The following .cat file describes the OpenCL 2.0 memory model: We provide several litmus tests for exploring the model:
  1. MP_ra_dev.litmus
    This test corresponds to Example 2 in the paper. Release/acquire synchronisation on the atomic flag y prevents reading a stale value of x. The use of device scope is sufficient here because the two threads are executing on the same device.
  2. MP_ra_wg.litmus
    This test is the same as the previous one, but uses work-group scope instead of device scope when accessing the atomic flag y. This is insufficient because the two threads are in different work-groups, and causes the program to be faulty.
  3. MP_ra_dev_broken.litmus
    This test corresponds to Example 3 in the paper. It is the same as the MP_ra_dev.litmus test above, but the two threads are in different devices. This means that the release/acquire synchronisation at device scope is no longer sufficient. Hence, the program is faulty.
  4. MP_sc_dev.litmus
    This test is the same as the MP_ra_dev.litmus test above, but it uses SC atomics to access the atomic flag y. This is sufficient to induce synchronisation because the SC memory order subsumes both the release and the acquire memory orders.
  5. MP_ra_dev_localflag.litmus
    This test corresponds to Example 4 in the paper. It is the same as the MP_ra_dev.litmus test above, but puts the atomic flag y in local rather than global memory. This inhibits the global happens-before edges that are necessary to separate the non-atomic accesses to x, thus causing a data race, which renders the whole program faulty.

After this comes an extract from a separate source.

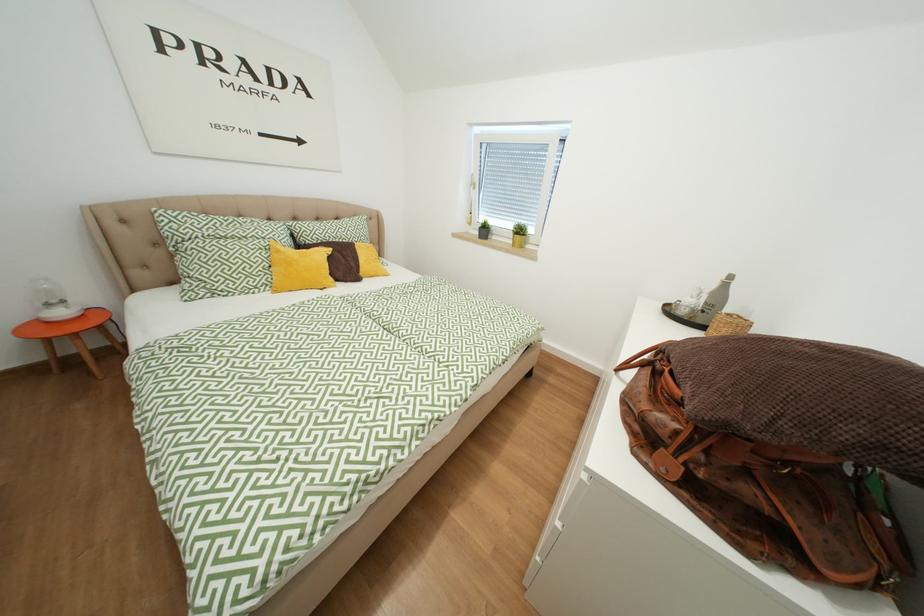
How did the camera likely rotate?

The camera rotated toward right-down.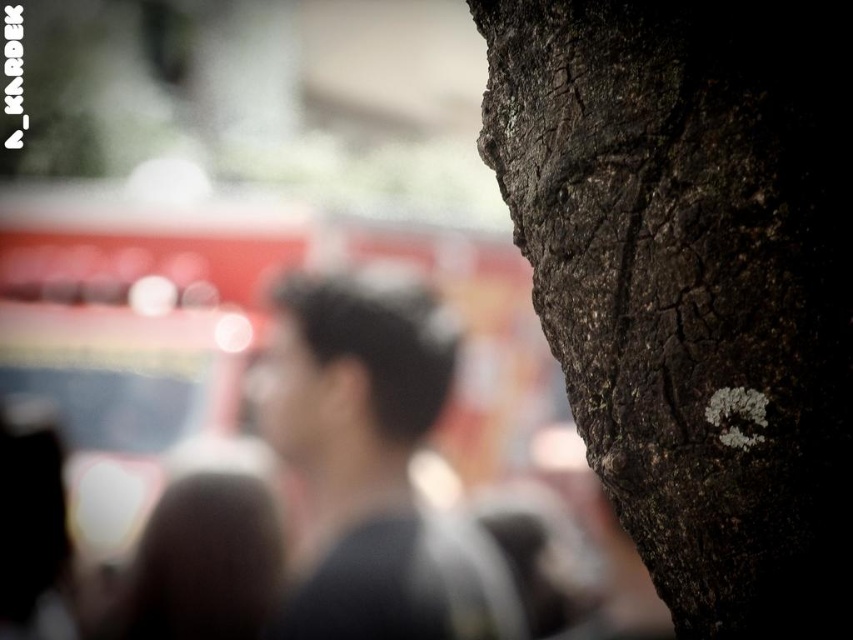
You are an artist sketching this scene. You need to decide which object to draw first based on their thickness. According to the image, which is thinner, the dark brown rough bark at center or the dark gray hair at center?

  6. MP_ra_sc_global_local.litmus
    This test corresponds to Example 5 in the paper. It is the same as the faulty MP_ra_dev_localflag.litmus test above, but it inserts global-and-local fences in order to avoid the data race on x. Thanks to the global-and-local fences, the release/acquire synchronisation on the local flag y induces a global happens-before edge.
  7. ISA2.litmus
    This test corresponds to Example 6 in the paper. The objective is to transfer the message at non-atomic location x from thread P0 to thread P2. This is achieved by release/acquire synchronisation between P0 and thread P1 in the same work-group, on the atomic flag y using work-group scope, followed by release/acquire synchronisation between P1 and P2 in a different work-group, on the atomic flag z using device scope.
  8. ISA2_broken.litmus
    This test is the same as the previous one, but puts the atomic flag y in local rather than global memory. This inhibits the global happens-before edges that are necessary to separate the non-atomic accesses to x, thus causing a data race, which renders the whole program faulty.
  9. IRIW_sc_wg.litmus
    This test corresponds to Example 7 in the paper. It is the same as the iriw_sc.litmus test given in C11 above, but the SC operations are annotated with work-group scope. This prevents the SC operations from being chained into a total order, and thus allows the reading threads to see the writes to x and y in two different orders.
  10. IRIW_sc_dev.litmus
    This test is the same as the IRIW_sc_wg.litmus test above, except that the SC operations are now upgraded to device scope. This means that the SC operations are now chained into a total order, and the relaxed behaviour exhibited in the previous test is no longer permitted.